DOCUMENT EXCERPT –
== Segment start ==

Whether these countervailing forces will be able to continue to offset the inflation generating impact of energy and commodity prices is of course uncertain. But the outcome depends a lot on the credibility that can be attached to the central banks ' commitment to preserve price stability. Moderating nominal wage increases would become an exceedingly difficult task if market participants were to lose their confidence in the ability of central banks to deliver price stability. I believe that this credibility, gained so painfully during the 1980s and 90s, has so far been preserved. The observation of policy decisions taken by the major central banks over the past years encourages me to believe that this situation will continue to prevail. This explains why my concern is not an overwhelming one.

When it comes, however, to assessing the potential impact of excess liquidity on financial stability my concern becomes an unqualified one. There are several reasons for this. A general concern is that abundant liquidity creates a favourable breeding ground for asset prices bubbles, or if you dislike the use of this word, for allowing asset prices to have rates of increase lastingly outstripping that of consumer prices. The danger here is that such developments affect the main groups of asset prices simultaneously, i.e. both financial assets and real estate. I realise of course that it is exceedingly difficult to ascertain when an asset price boom turns into a bubble, but the fact is that there have been and will be bubbles. And the trouble with bubbles is that, instead of gently deflating, they often tend to collapse, with potentially damaging consequences for systemic stability.

The second, more ''micro'' reason is that abundant liquidity pushes market participants towards excessive risk taking. Anyone who has the opportunity of watching even from a certain distance the generalised, often frantic search for assets that yield a return only a shade higher than the one prevailing for far safer assets, yet carry a substantially higher risk, knows what I am talking about. Most - almost all - indicators point nowadays towards a persistently strong appetite for risk taking. Despite the turnaround in the policy of the Federal Reserve some two years ago, risk premiums are still close to historical lows.

== Segment end ==

EXTRACTED DATA –

== Segment start ==

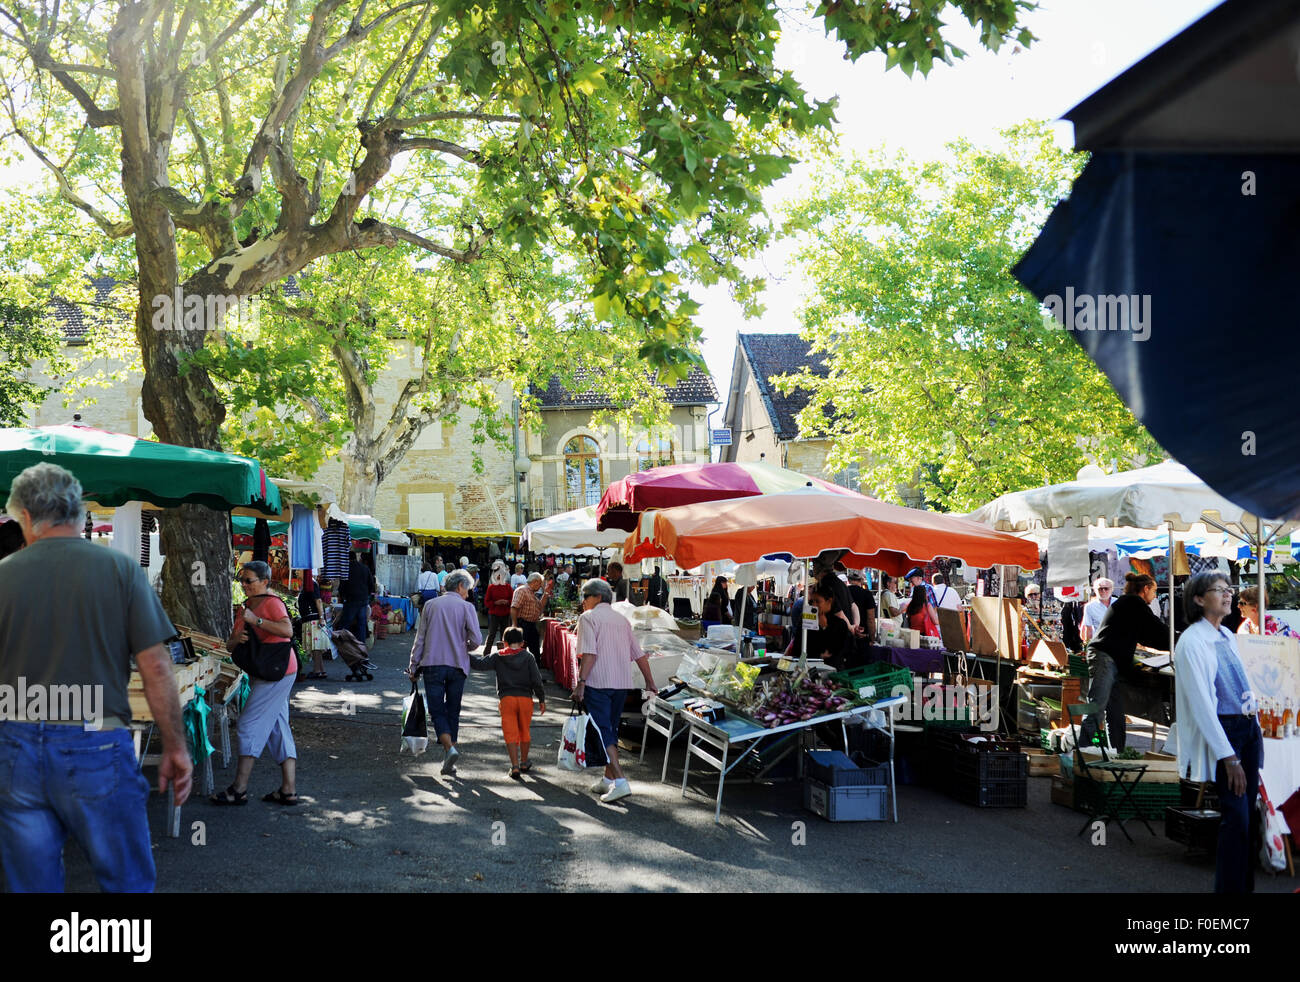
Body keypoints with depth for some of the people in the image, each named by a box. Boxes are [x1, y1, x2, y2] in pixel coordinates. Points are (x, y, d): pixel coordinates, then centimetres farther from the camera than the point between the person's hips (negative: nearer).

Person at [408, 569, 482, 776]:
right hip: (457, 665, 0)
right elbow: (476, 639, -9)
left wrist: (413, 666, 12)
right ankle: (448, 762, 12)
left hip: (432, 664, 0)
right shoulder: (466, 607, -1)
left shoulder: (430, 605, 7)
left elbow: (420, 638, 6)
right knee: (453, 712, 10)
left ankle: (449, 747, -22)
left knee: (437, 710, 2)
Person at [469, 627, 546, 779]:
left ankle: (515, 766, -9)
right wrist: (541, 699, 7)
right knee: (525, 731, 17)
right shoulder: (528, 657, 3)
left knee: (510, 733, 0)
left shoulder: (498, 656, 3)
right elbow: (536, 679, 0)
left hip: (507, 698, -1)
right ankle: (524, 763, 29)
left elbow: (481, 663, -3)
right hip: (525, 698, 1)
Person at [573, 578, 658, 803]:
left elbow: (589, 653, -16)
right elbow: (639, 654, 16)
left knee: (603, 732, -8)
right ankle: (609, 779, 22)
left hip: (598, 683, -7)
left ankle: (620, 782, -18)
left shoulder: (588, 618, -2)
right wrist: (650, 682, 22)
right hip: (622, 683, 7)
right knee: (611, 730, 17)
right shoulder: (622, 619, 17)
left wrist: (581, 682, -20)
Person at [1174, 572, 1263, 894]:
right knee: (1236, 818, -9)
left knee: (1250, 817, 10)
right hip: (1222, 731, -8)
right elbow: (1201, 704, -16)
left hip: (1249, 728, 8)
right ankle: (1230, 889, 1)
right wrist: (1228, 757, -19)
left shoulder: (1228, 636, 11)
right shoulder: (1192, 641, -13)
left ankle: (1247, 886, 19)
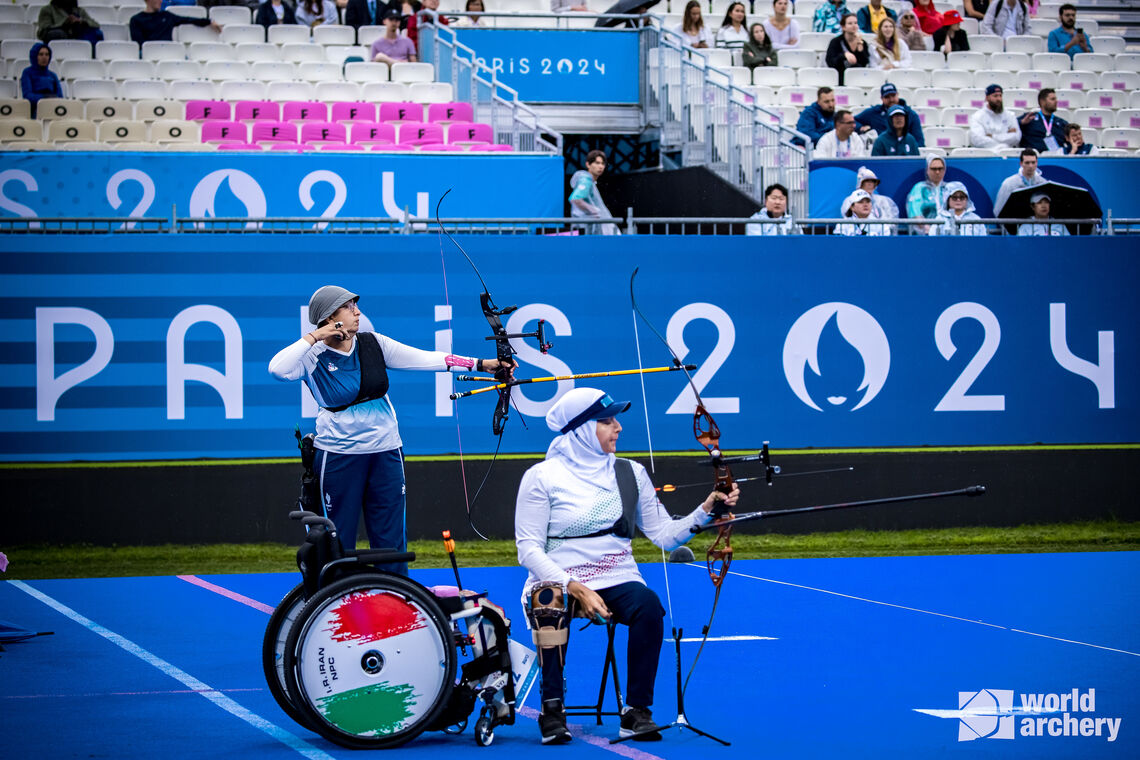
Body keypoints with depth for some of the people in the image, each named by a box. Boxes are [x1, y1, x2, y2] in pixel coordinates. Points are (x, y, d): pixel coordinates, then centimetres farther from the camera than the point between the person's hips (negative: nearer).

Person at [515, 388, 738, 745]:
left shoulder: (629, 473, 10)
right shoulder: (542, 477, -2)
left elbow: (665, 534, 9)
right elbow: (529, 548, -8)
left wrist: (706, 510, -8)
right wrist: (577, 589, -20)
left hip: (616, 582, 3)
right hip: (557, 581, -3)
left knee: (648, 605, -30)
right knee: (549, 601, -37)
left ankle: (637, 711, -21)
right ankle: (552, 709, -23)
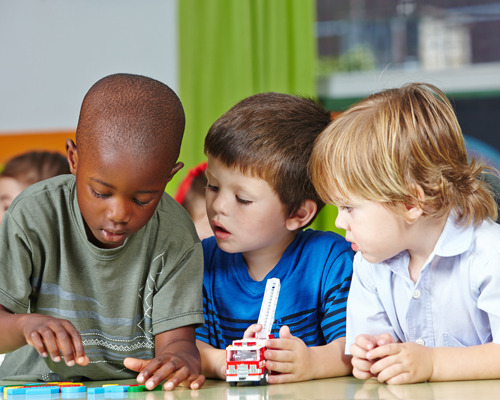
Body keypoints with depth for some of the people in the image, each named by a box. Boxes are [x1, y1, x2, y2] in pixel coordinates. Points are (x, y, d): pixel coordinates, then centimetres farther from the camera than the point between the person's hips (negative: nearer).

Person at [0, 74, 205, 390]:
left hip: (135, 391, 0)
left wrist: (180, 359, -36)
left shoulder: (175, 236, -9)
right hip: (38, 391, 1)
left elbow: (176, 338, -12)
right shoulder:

== Segment end ==

TO DO –
a – Summarize the passage on excess liquidity in two sentences.
b – Repeat the passage on excess liquidity word for word, from "The second, more" up to and including "to historical lows.".

SOLUTIONS –
a – The author's concern about inflation is limited because central banks appear to have kept the credibility of their commitment to price stability, which helps keep nominal wage increases moderate. The concern about financial stability is unqualified, however, since abundant liquidity can feed asset price bubbles that tend to collapse and drives market participants toward excessive risk taking, with risk premiums still close to historical lows.

b –
The second, more ''micro'' reason is that abundant liquidity pushes market participants towards excessive risk taking. Anyone who has the opportunity of watching even from a certain distance the generalised, often frantic search for assets that yield a return only a shade higher than the one prevailing for far safer assets, yet carry a substantially higher risk, knows what I am talking about. Most - almost all - indicators point nowadays towards a persistently strong appetite for risk taking. Despite the turnaround in the policy of the Federal Reserve some two years ago, risk premiums are still close to historical lows.